Riabilitazione ed eliminazione conseguenze di ordine civile derivanti dal reato (Riccardo Radi)

La Cassazione sezione 1 con la sentenza numero 47389/2024 ha ricordato che, in tema di riabilitazione, l’adempimento dell’obbligazione risarcitoria, o comunque l’attivarsi del condannato al fine di eliminare tutte le conseguenze di ordine civile derivanti dal reato, costituisce condizione imprescindibile per la concessione del beneficio anche quando sia mancata nel processo la costituzione di parte civile e non vi sia stata alcuna pronuncia in ordine alle obbligazioni civili conseguenti al reato.

Inoltre, ai fini della concessione del beneficio della riabilitazione, l’adoperarsi del condannato per l’adempimento delle obbligazioni civili derivanti dal reato non deve essere valutato solo alla stregua delle regole proprie del codice civile, ma anche quale onere impostogli in funzione del valore dimostrativo dell’emenda e della condotta successiva alla condanna (Sez. 1, n. 37081 del 31/05/2024).

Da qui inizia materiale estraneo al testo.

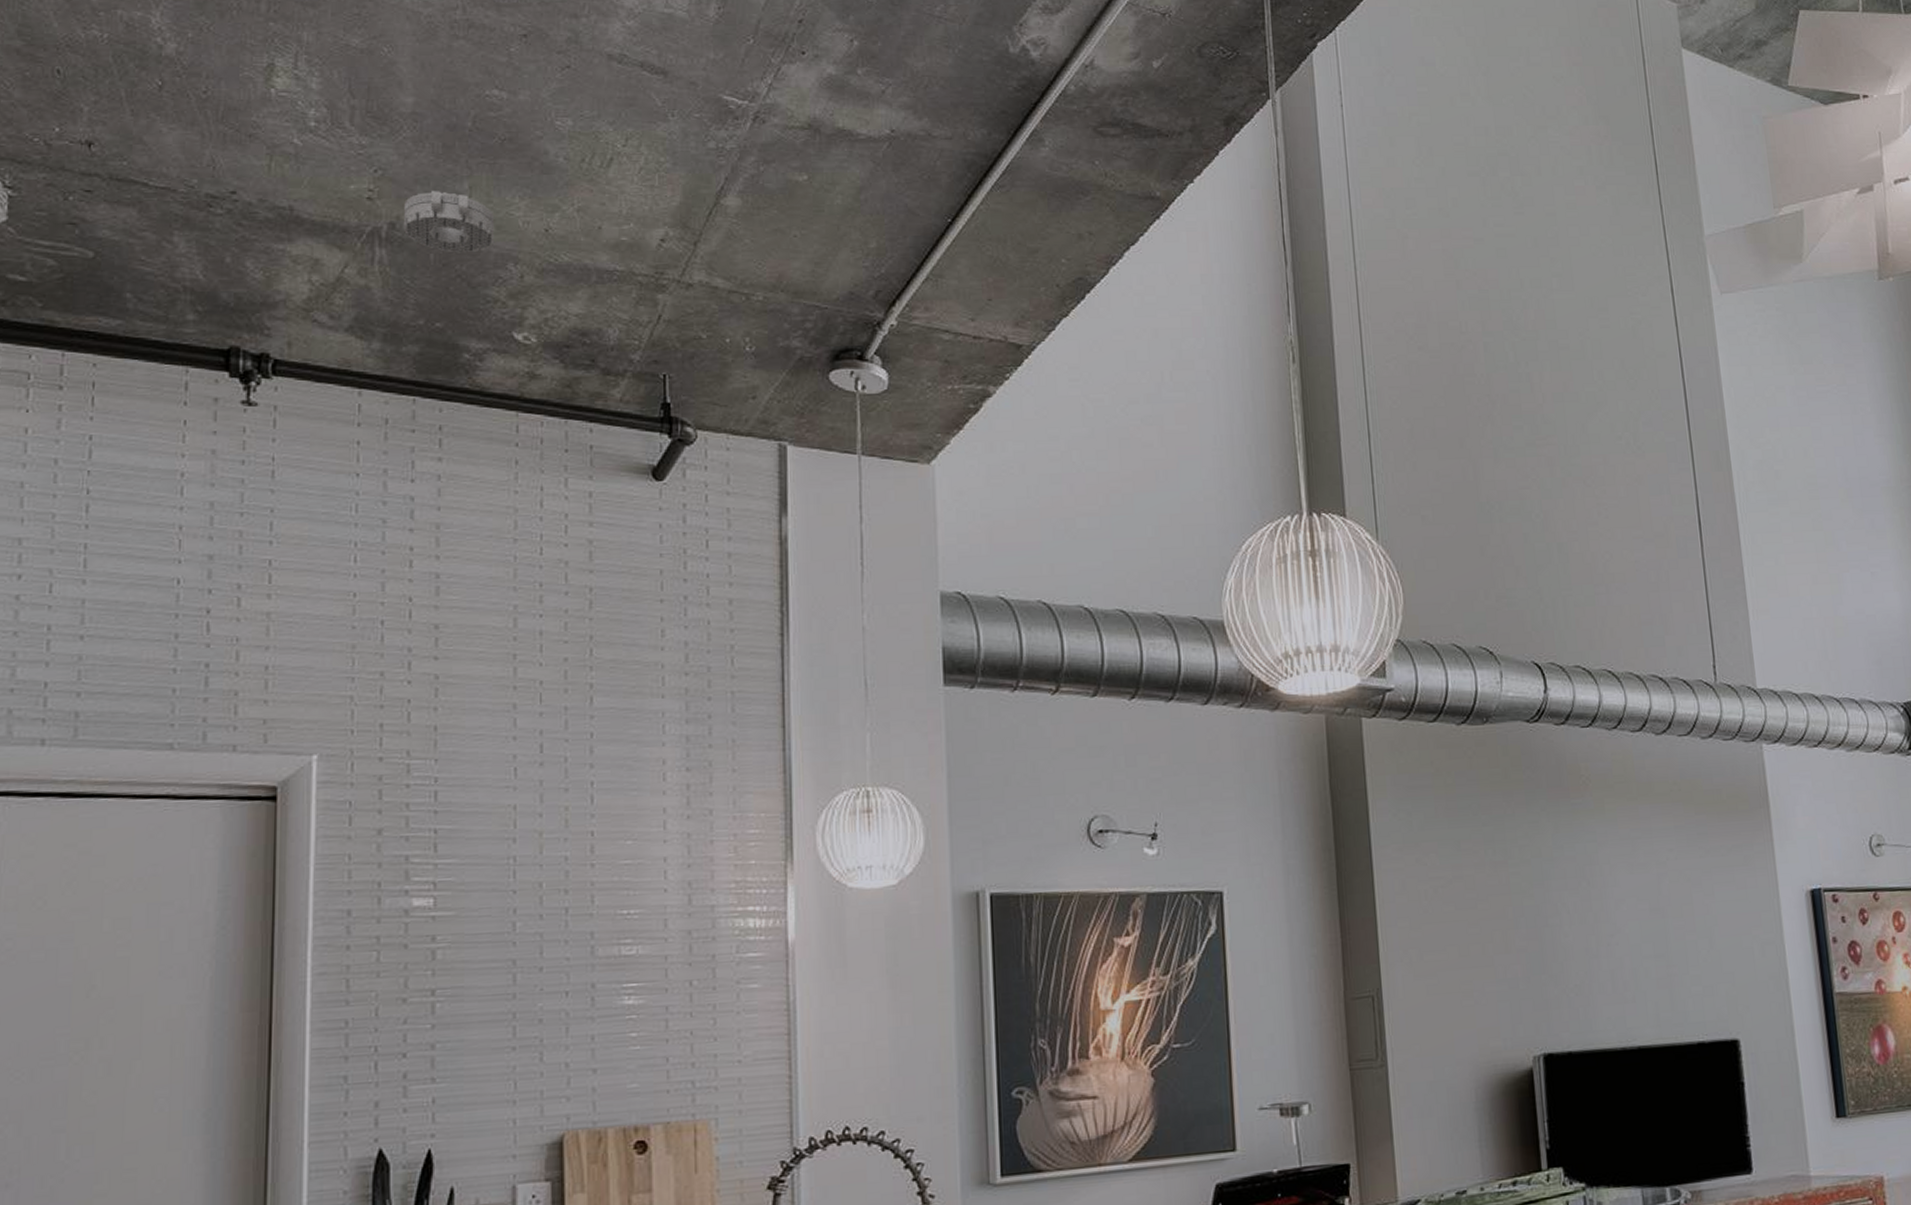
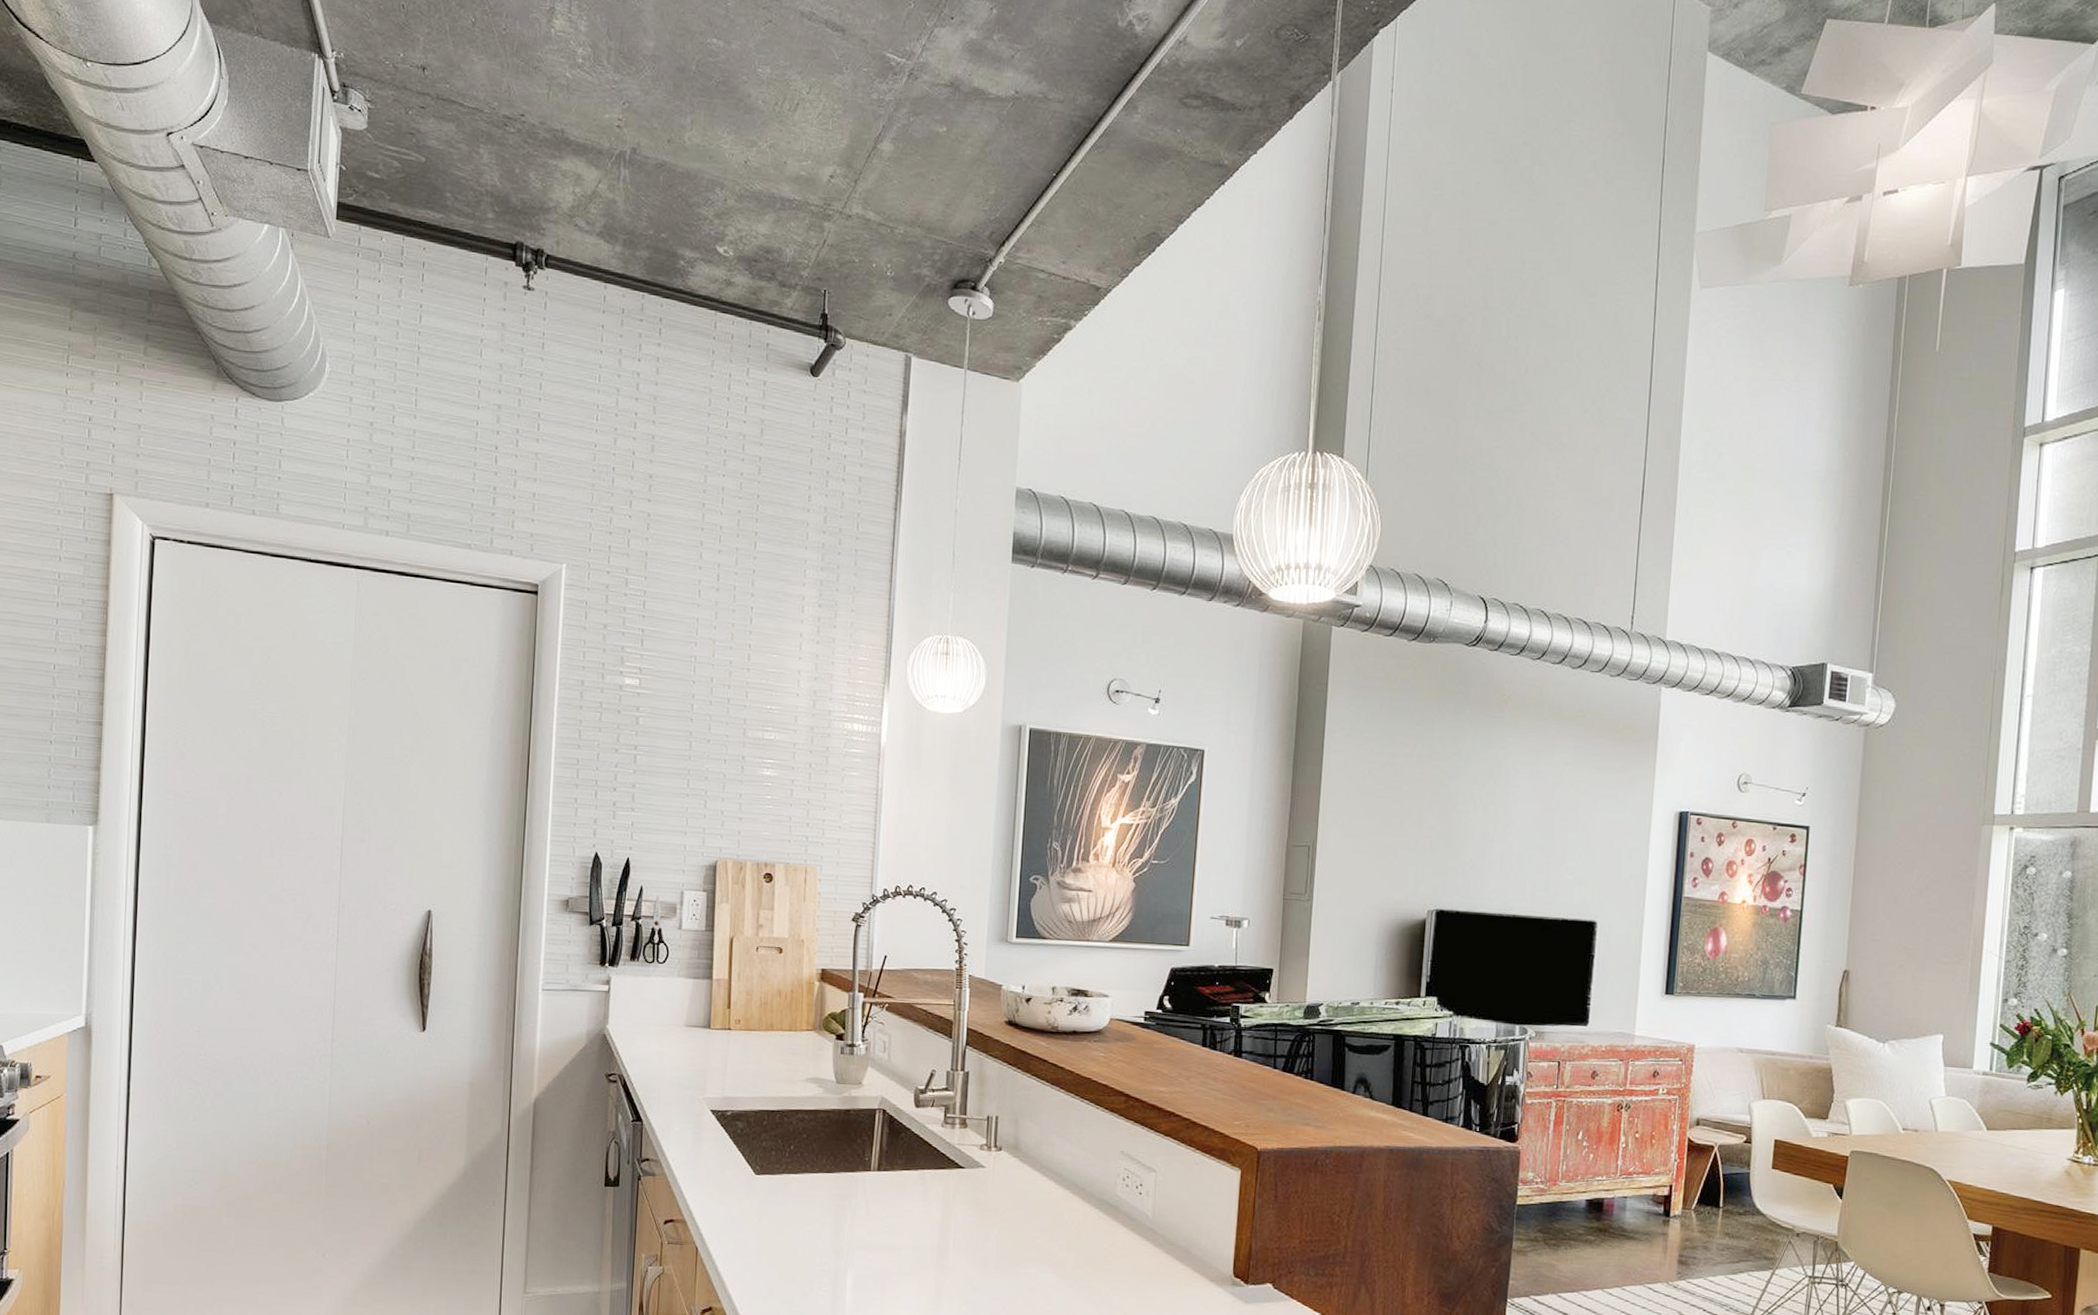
smoke detector: present [404,190,495,253] -> none [642,122,709,178]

Nel caso in esame il Tribunale di sorveglianza di Palermo fonda il respingimento della richiesta di riabilitazione valorizzando l’assenza di concreta prova di emenda, in particolare per mancanza di fattive iniziative di S. relative al ristoro del danno determinato dalle opere edilizie abusive all’intera collettività, in persona non solo del Comune di Trabia, ma di associazioni esponenziali degli interessi diffusi pregiudicati dai reati di cui alla condanna, determinanti, invero, un danno urbanistico, paesistico, ambientale e sismico.

Osserva detto Tribunale, a fronte del rilievo difensivo di cui all’opposizione secondo cui S., conformando le opere abusive al dettame normativo e ottenendo dal Comune di Trabia, unico soggetto eventualmente leso, svariati provvedimenti attestanti la regolarità delle opere (revoca dell’ingiunzione a demolire, concessione edilizia in sanatoria e dichiarazione di abitabilità), avrebbe eliminato tutte le conseguenze dei reati ostative alla riabilitazione, che già il Tribunale di Palermo nel giudizio concernente detti reati dichiarava non doversi procedere limitatamente ai reati di cui all’art. 20, lett. c), I. n. 47 del 1985, per la realizzazione abusiva delle opere, e di cui all’art. 734 cod. pen., per l’alterazione delle bellezze naturali, mentre condannava S. per gli altri reati satellite, afferenti alla violazione delle norme sulle costruzioni in zone sismiche e sul conglomerato cementizio armato.

Aggiunge che il concetto di obbligazioni civili, in materia di riabilitazione, deve essere inteso in senso ampio e non strettamente civilistico, avendo il risarcimento, dovuto per consolidata giurisprudenza anche in assenza di una statuizione condannatoria, valenza sintomatica dell’emenda del reo.

E conclude nel senso sopra indicato, sottolineando che l’attività riparatoria può consistere in un dare o facere in favore di enti pubblici o privati esponenziali degli interessi diffusi incisi dalle condotte di reato, anche al semplice rispetto della legalità nello svolgimento dell’attività edilizia, e che il ravvedimento del reo non può concretizzarsi nelle attività intese a regolarizzare l’immobile anche relativamente alla normativa paesistica, a quella antisismica e a quella afferente al conglomerato cementizio armato.

Alla luce di tali argomentazioni, scevre da vizi logici e giuridici, appare evidente l’infondatezza del ricorso, che dimostra di non confrontarsi non solo con l’affermazione della sussistenza di ulteriori reati rispetto a quelli estinti e della mancata eliminazione di tutti gli effetti pregiudizievoli delle condotte di reato poste in essere, ma anche con la precisazione che nel procedimento in relazione al quale si chiede la riabilitazione figurano altri profili di danno e di soggetti danneggiati, in relazione ai quali non emerge che il condannato si sia attivato con azioni, anche solo di valenza simbolica, dimostrative di una reale emenda.